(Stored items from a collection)
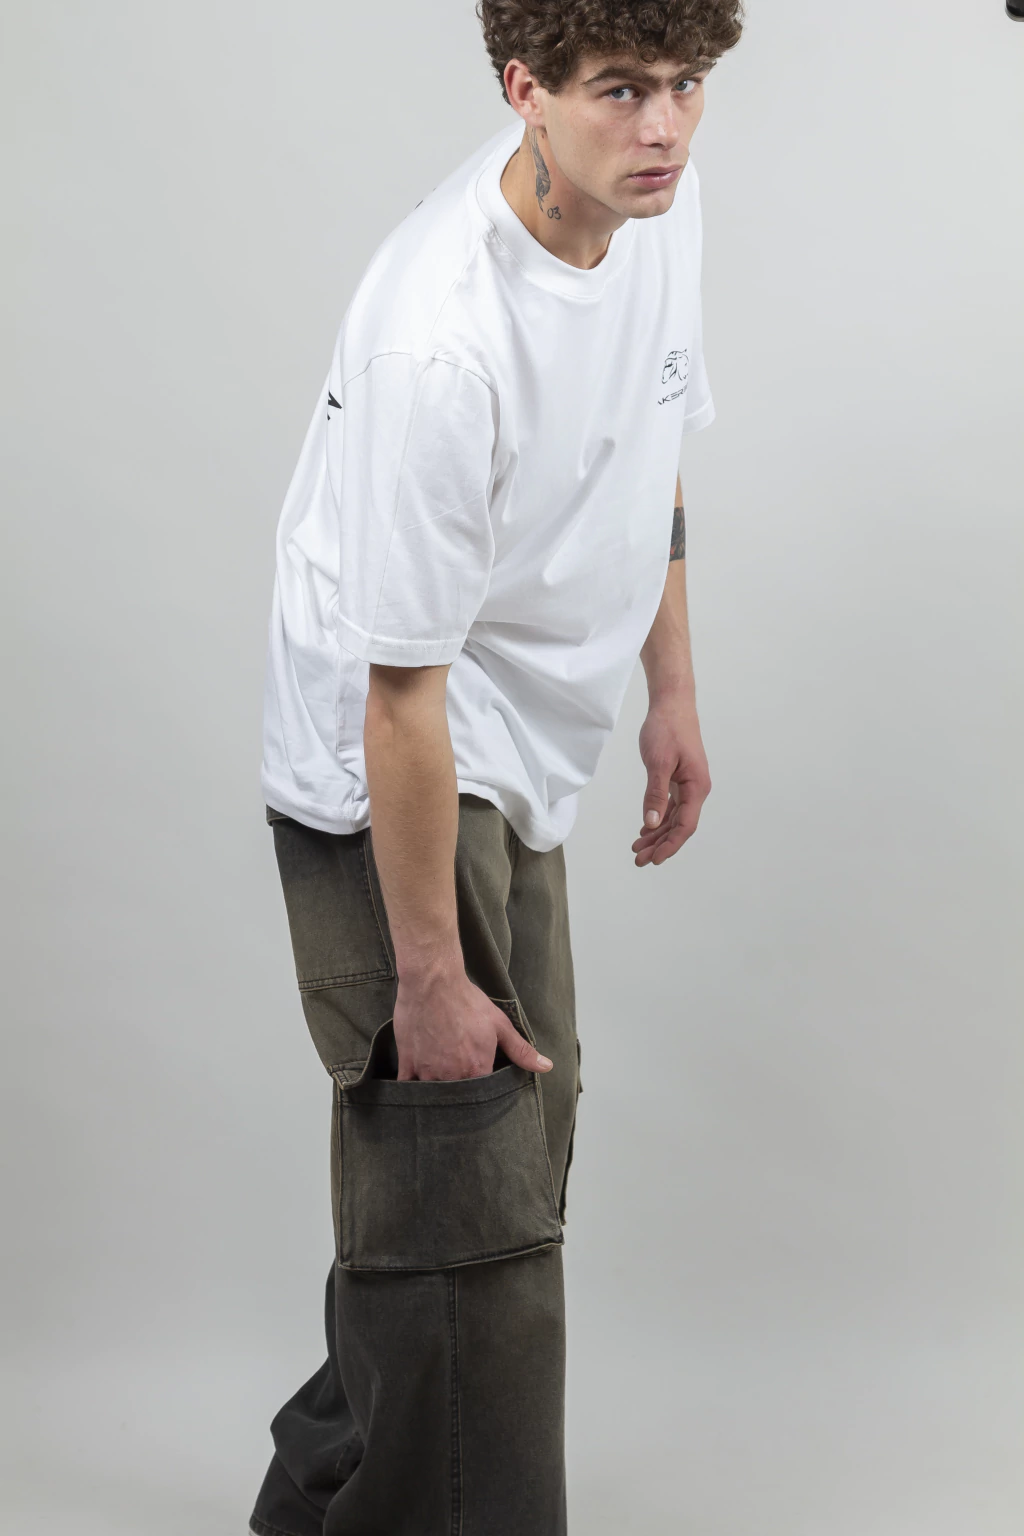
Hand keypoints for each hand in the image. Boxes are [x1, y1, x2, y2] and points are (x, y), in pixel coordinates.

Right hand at [393, 972, 552, 1080]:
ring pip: (433, 1094)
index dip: (482, 1093)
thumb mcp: (500, 1024)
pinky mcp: (408, 1062)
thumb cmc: (467, 1001)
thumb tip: (546, 1067)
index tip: (480, 1086)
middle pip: (456, 1099)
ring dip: (438, 1090)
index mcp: (476, 1070)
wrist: (433, 982)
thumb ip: (521, 1050)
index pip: (482, 1096)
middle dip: (459, 1096)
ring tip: (441, 1078)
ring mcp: (427, 1071)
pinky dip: (412, 1088)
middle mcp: (451, 1077)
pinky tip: (416, 1084)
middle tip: (459, 1078)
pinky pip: (407, 1086)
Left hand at [632, 697, 710, 866]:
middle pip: (679, 825)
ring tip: (638, 848)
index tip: (655, 859)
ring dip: (657, 834)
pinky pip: (670, 806)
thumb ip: (655, 794)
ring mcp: (688, 784)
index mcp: (696, 786)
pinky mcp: (678, 778)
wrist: (672, 704)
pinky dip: (658, 818)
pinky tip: (646, 830)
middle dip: (660, 844)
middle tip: (639, 859)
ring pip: (674, 817)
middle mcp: (696, 789)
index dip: (670, 844)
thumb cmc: (667, 729)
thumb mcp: (658, 762)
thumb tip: (652, 823)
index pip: (686, 825)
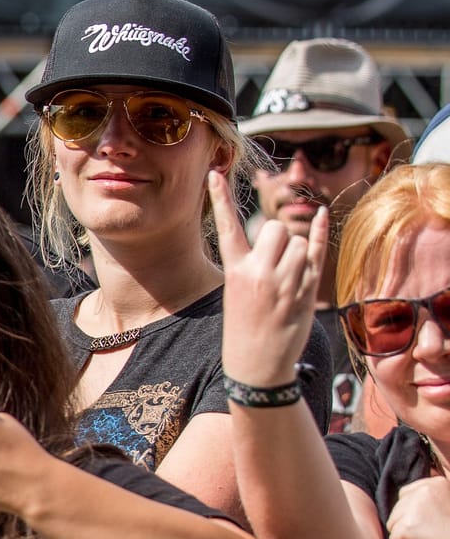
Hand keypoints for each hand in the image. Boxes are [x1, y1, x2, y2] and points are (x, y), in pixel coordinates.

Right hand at [210, 171, 327, 386]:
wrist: (257, 364)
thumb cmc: (245, 328)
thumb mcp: (236, 293)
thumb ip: (253, 265)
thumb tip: (280, 238)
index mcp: (235, 271)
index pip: (227, 227)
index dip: (219, 199)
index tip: (215, 174)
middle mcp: (259, 272)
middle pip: (276, 229)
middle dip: (280, 240)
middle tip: (276, 265)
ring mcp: (285, 281)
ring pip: (299, 244)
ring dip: (298, 254)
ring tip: (289, 282)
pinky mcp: (307, 290)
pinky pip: (317, 253)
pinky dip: (321, 233)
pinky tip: (323, 215)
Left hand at [388, 475, 449, 538]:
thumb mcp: (449, 505)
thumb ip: (433, 498)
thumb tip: (414, 492)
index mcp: (437, 483)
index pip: (406, 494)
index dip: (414, 512)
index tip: (434, 522)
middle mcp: (424, 490)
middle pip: (398, 508)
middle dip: (409, 524)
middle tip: (433, 534)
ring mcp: (414, 508)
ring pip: (393, 523)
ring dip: (407, 536)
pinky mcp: (406, 527)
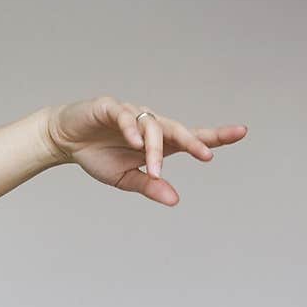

ASSIGNED TASK: Leave the pictures aside and print exactly, and only, the lines from the one with "pinky tip: (323, 215)" through the end of the data, both included.

THE COMPLETED TASK:
pinky tip: (323, 215)
Left hand at [388, 475, 449, 538]:
thumb mcp: (449, 505)
thumb ip: (433, 498)
thumb tip: (414, 492)
index mcp: (437, 483)
index pip: (406, 494)
index dip: (414, 512)
index tip: (434, 522)
middle mcp: (424, 490)
middle pip: (398, 508)
middle dip: (409, 524)
middle tip: (433, 534)
ring mcp: (414, 508)
ring pip: (393, 523)
ring dip: (407, 536)
pinky mcp: (406, 527)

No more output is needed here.